To-do item | Leaving the pictures out, print the lines from the first line of the listing through the line containing "fx_px: 1064", exactly as they read, and no others.
#####
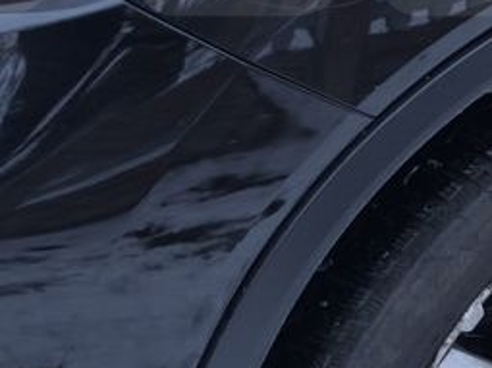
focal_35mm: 127
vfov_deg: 11.2
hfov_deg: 14.5
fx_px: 1804
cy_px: -193
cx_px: 725
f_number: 1.4
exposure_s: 1/100
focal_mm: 6.98
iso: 64
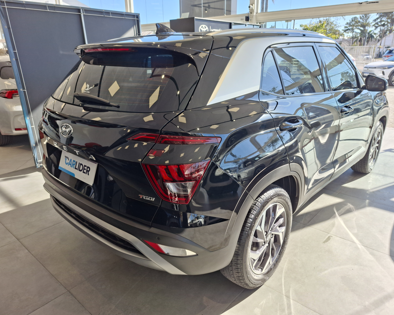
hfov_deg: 70.3
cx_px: 197
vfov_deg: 58.8
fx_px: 280
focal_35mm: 24
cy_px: 158
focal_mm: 5.54
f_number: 1.8
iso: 50
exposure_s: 1/207
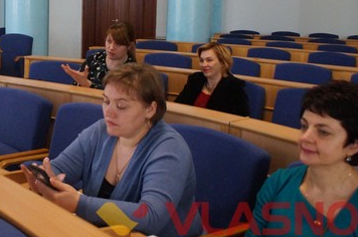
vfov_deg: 22.8
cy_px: 83
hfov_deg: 32.3
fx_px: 586
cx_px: 35
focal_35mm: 59
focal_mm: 20
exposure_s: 1/125
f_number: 4
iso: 3200
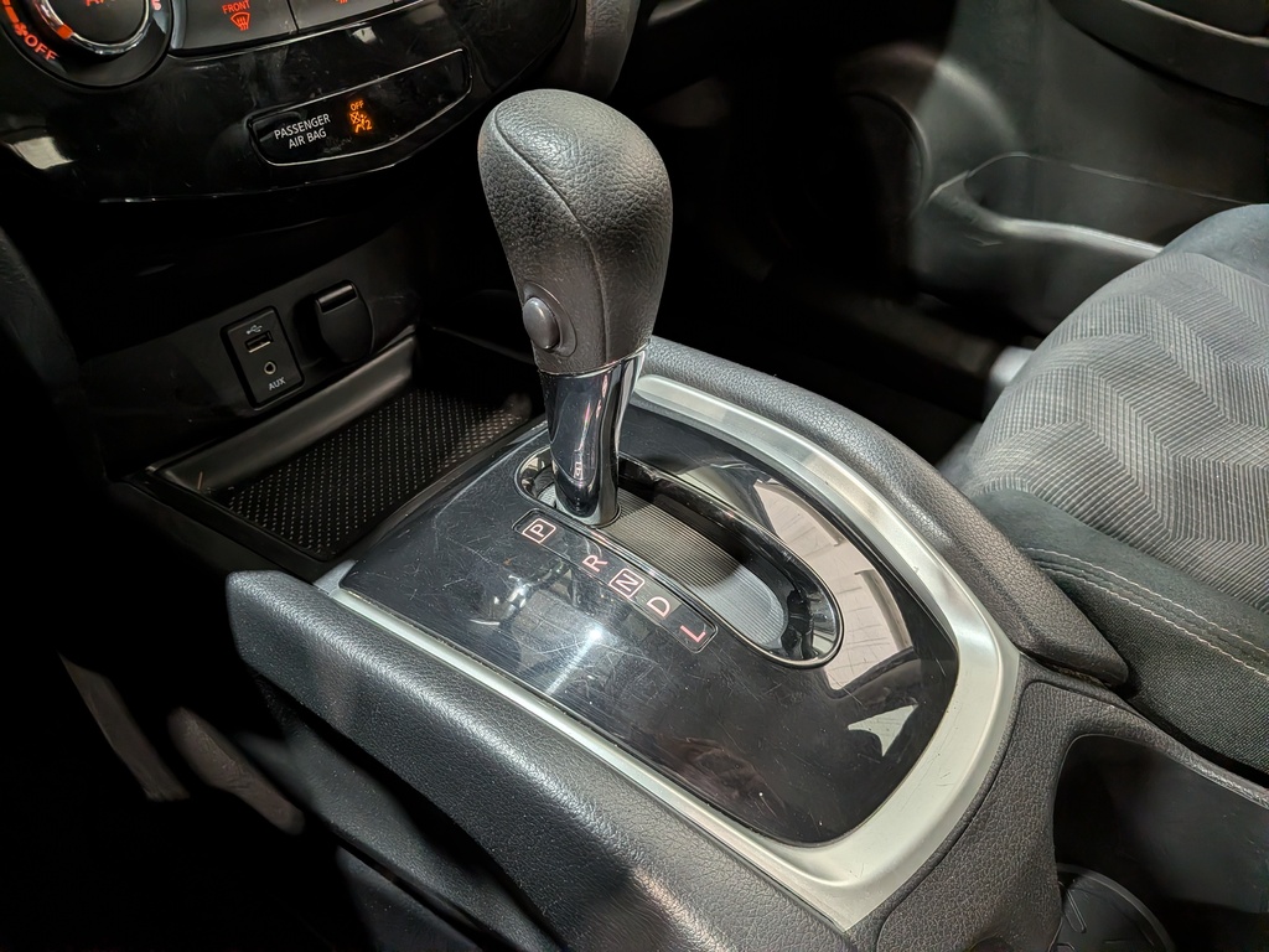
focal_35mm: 24
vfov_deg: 56.8
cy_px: 476
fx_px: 880
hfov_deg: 71.6
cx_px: 634
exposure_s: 1/120
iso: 69
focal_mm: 4.53
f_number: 1.7
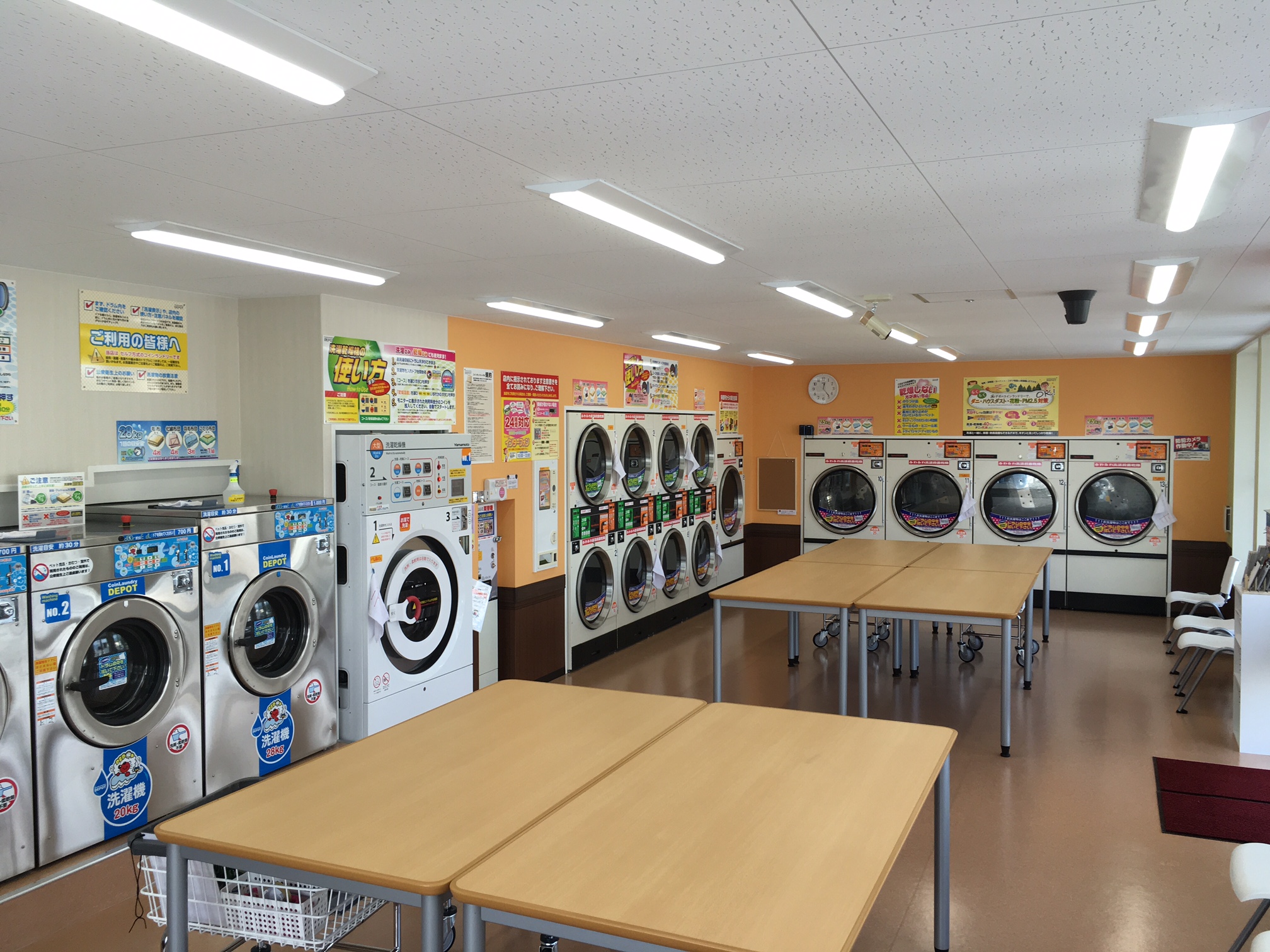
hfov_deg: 61.7
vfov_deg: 48.2
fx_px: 1064
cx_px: 635
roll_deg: -0.3
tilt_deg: -2.0
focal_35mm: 29
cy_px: 476
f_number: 2.2
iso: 32
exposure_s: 1/120
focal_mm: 4.15
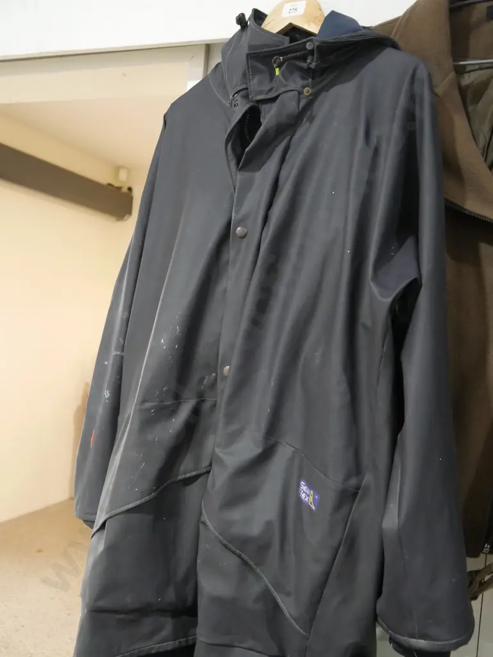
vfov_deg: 56.8
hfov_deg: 44.2
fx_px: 607
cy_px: 328
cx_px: 246
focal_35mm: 32
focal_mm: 16
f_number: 3.6
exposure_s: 1/60
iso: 2500
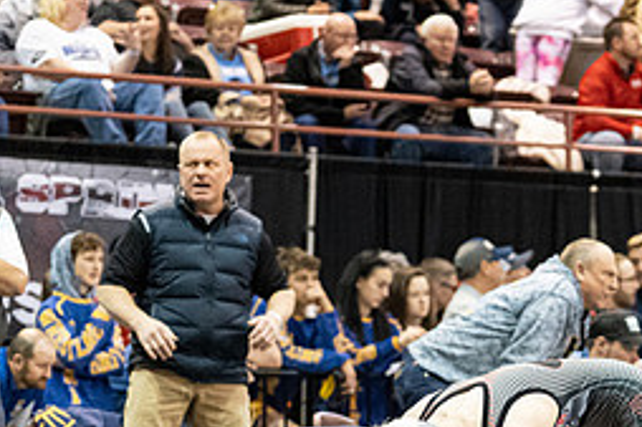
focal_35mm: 240
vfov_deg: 5.7
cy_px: 459
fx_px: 4277
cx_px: 468
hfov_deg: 8.6
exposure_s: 1/500
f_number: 4
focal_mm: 105
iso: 12800
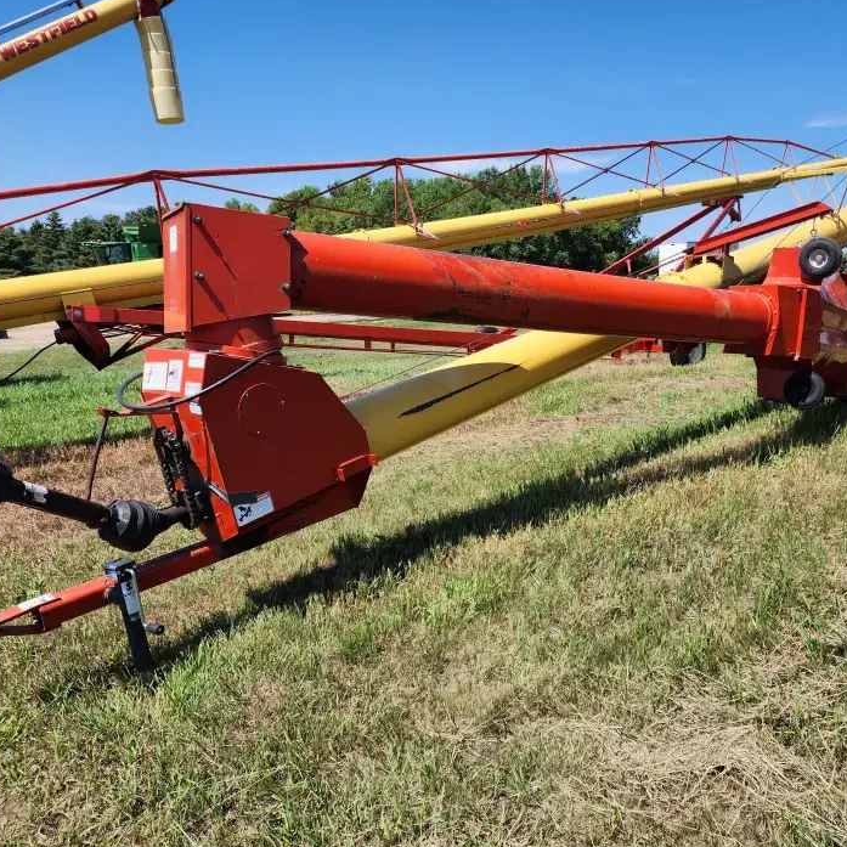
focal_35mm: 28
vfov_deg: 57.3
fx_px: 775
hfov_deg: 56.6
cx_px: 530
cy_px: 422
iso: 12
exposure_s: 1/973
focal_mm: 6.4
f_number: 1.8
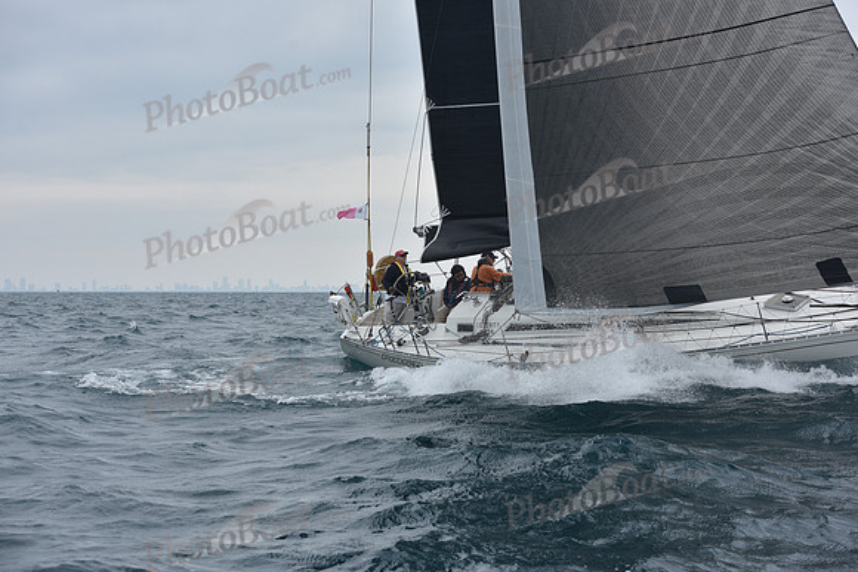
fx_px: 1669
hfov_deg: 28.8
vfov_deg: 19.5
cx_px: 429
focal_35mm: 70
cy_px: 286
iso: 250
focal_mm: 70
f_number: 7.1
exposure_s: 1/800
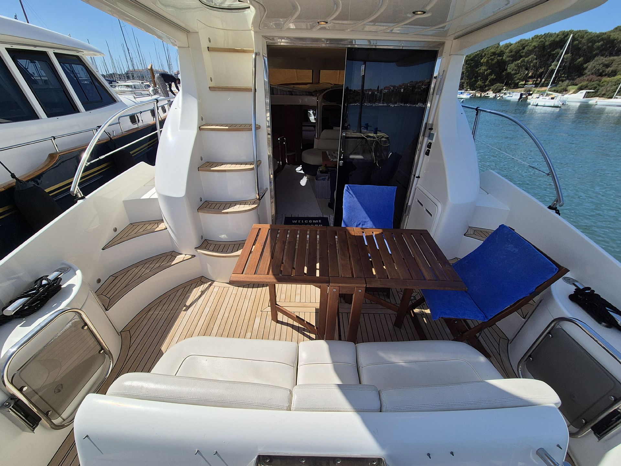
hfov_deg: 106.2
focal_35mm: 13
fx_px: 233
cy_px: 233
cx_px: 310
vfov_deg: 89.9
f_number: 2.2
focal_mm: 2.2
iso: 50
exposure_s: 1/3208
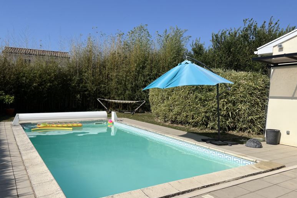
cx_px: 148
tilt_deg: -5.9
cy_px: 114
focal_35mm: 28
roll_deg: -1.5
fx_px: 231
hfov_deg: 65.5
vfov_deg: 46.2
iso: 50
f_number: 1.6
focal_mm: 5.1
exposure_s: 1/6494
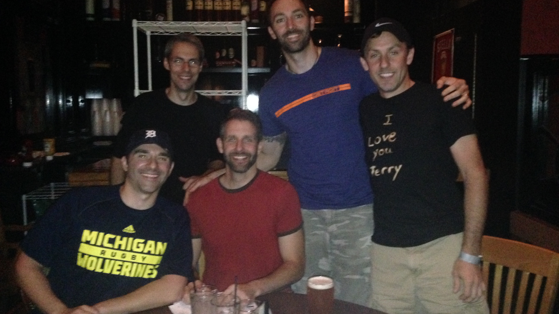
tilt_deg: -4.2
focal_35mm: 36
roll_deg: +0.6
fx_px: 534
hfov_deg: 55.3
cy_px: 143
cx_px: 280
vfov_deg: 32.8
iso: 800
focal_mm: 4.12
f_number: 2.4
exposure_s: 1/16
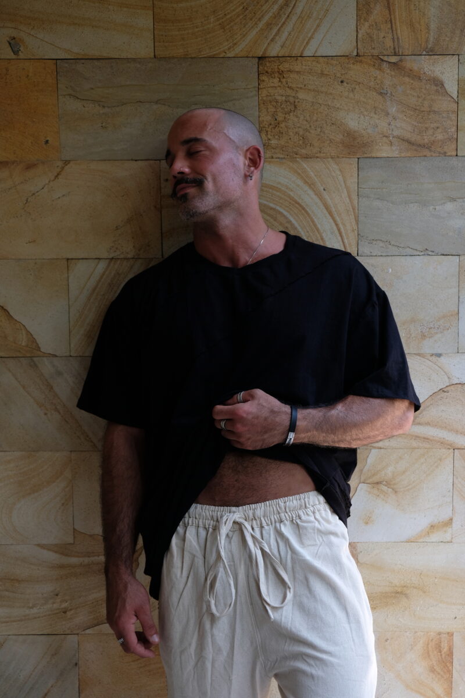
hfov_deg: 26.5
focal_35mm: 51
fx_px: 988
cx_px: 232
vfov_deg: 38.9
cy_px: 349
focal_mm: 34.3
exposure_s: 1/200
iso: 320
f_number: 3.6
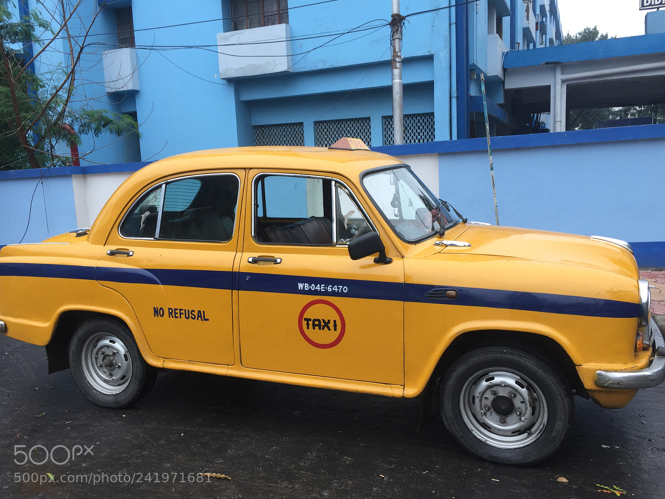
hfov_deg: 60.0
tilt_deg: -8.6
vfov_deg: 46.8
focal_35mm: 30
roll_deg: +2.4
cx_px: 331
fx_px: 576
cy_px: 253
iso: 32
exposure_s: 1/100
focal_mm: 4.15
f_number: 2.2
#####
Response area |
focal_35mm: 127
vfov_deg: 11.2
hfov_deg: 14.5
fx_px: 1804
cy_px: -193
cx_px: 725
f_number: 1.4
exposure_s: 1/100
focal_mm: 6.98
iso: 64
hfov_deg: 70.3
cx_px: 197
vfov_deg: 58.8
fx_px: 280
focal_35mm: 24
cy_px: 158
focal_mm: 5.54
f_number: 1.8
iso: 50
exposure_s: 1/207
vfov_deg: 22.8
cy_px: 83
hfov_deg: 32.3
fx_px: 586
cx_px: 35
focal_35mm: 59
focal_mm: 20
exposure_s: 1/125
f_number: 4
iso: 3200
focal_35mm: 24
vfov_deg: 56.8
cy_px: 476
fx_px: 880
hfov_deg: 71.6
cx_px: 634
exposure_s: 1/120
iso: 69
focal_mm: 4.53
f_number: 1.7
hfov_deg: 61.7
vfov_deg: 48.2
fx_px: 1064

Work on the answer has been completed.